Qu'est ce qu'elle a dit ? Elle n’a rien dit. Mais il fallait la voir comme une œuvre d'art. D'autant plus que dans son cas ce sont plusieurs œuvres, plusieurs chefs d’œuvres qui s'incarnent. Elle a su inspirer le cinéma et le public de ses films, pas seulement ceux de Godard.

Alors  Jean-Luc Godard, c'est évidemment un sujet, le passage obligé des premières questions et des premières anecdotes. La rencontre, initiée par Godard, qui avait repéré chez elle quelque chose dont il pourrait se servir dans ses films, pourrait être résumée par la question d'Anna Karina : "Faudra-t-il se déshabiller ?". C'est la raison de son refus de jouer dans À bout de souffle et c'est la raison qui la fera accepter le rôle dans Le petit soldat. On peut s'amuser à se demander si ce n'est pas aussi la question qu'elle lui pose quand elle le rejoint pour leur premier rendez-vous galant.

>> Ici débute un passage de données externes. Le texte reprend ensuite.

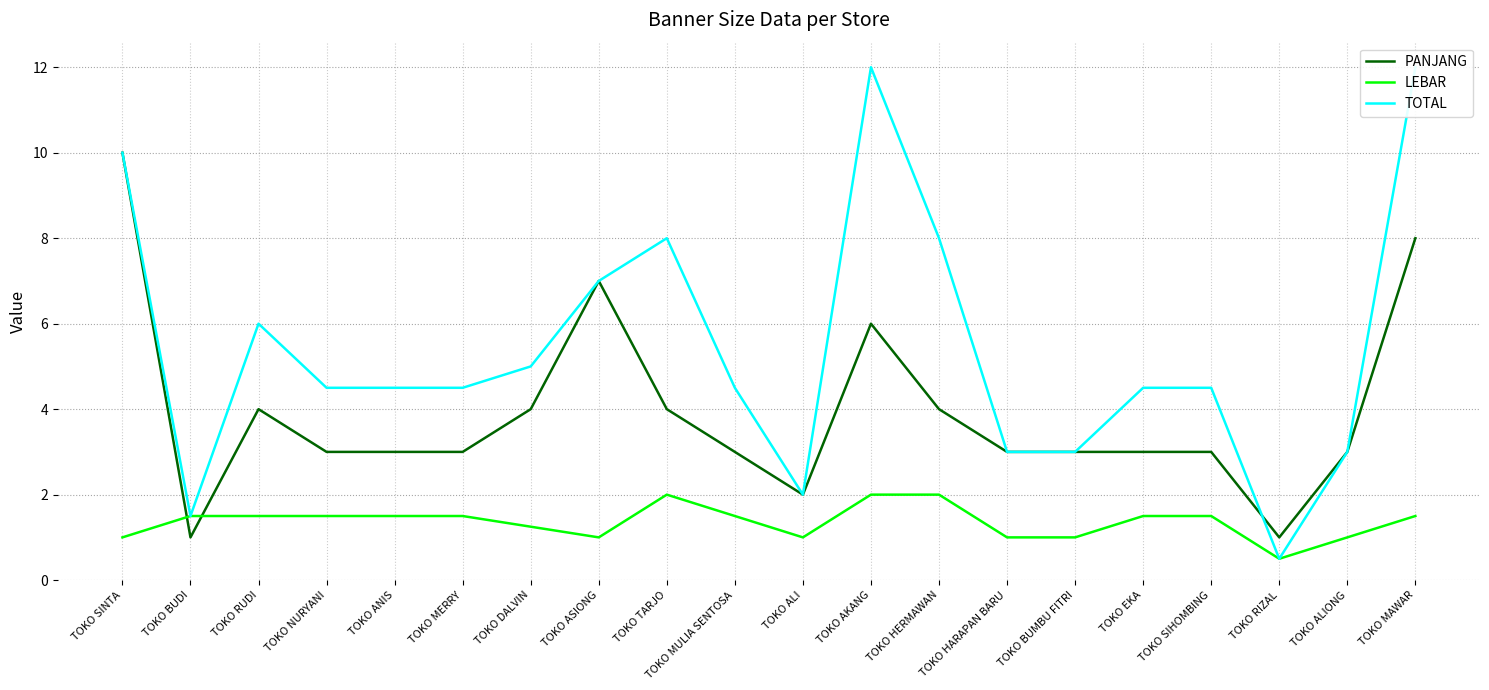

What is the value of the TOTAL point at the 6th from the left?

4.5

De son métier d'actrice elle raconte quelques histoires. Les noms, les films, les lieux sont évoqués rapidement, Rivette, Fassbinder, Visconti, Schlöndorff, les États-Unis. Elle semblait toujours ravie, elle les adore tous, sauf Fassbinder peut-être. Il était spécial, lui.

Ce qui en ressort, c'est qu'à cette époque elle semble emportée par le flot de ses rôles et de ses rencontres, jamais vraiment décisionnaire. Sa jeunesse semble être légère, impertinente. Même aujourd'hui c'est avec la même légèreté qu'elle raconte tout. Elle « ne sait pas pourquoi » on la choisissait, elle se laissait portée. On comprend l’importance symbolique donnée à cette toute première anecdote, la bravade du premier refus à Jean-Luc Godard, cette prise de décision radicale, qui semble s'effacer complètement par la suite.

Pourtant, une fois réalisatrice, elle assure un rôle qui lui ressemble plus aujourd’hui. Pour son film sorti en 1972, Vivre Ensemble, elle choisi dans un premier temps de gérer aussi la production, sous un faux nom, celui d'un homme. Elle admet qu'elle ne supportait plus qu'on lui demande "pourquoi une actrice voudrait faire de la réalisation ?"

Lors des derniers échanges, une question dans la salle en particulier semble lourde de sens. Une journaliste brésilienne s'interroge sur la Femme, sa condition et le rôle des icônes comme Anna Karina dans l’évolution de sa place dans la société. Elle répondra qu’elle était ravie de faire ces rôles et de ce qui lui arrivait, mais sur la question de l’influence des films sur leur époque, il faudrait demander aux réalisateurs concernés parce qu'elle n'est pas dans leur tête : « On faisait ce qu’on nous demandait ».

C'est avec légèreté, donc, que la question est éludée.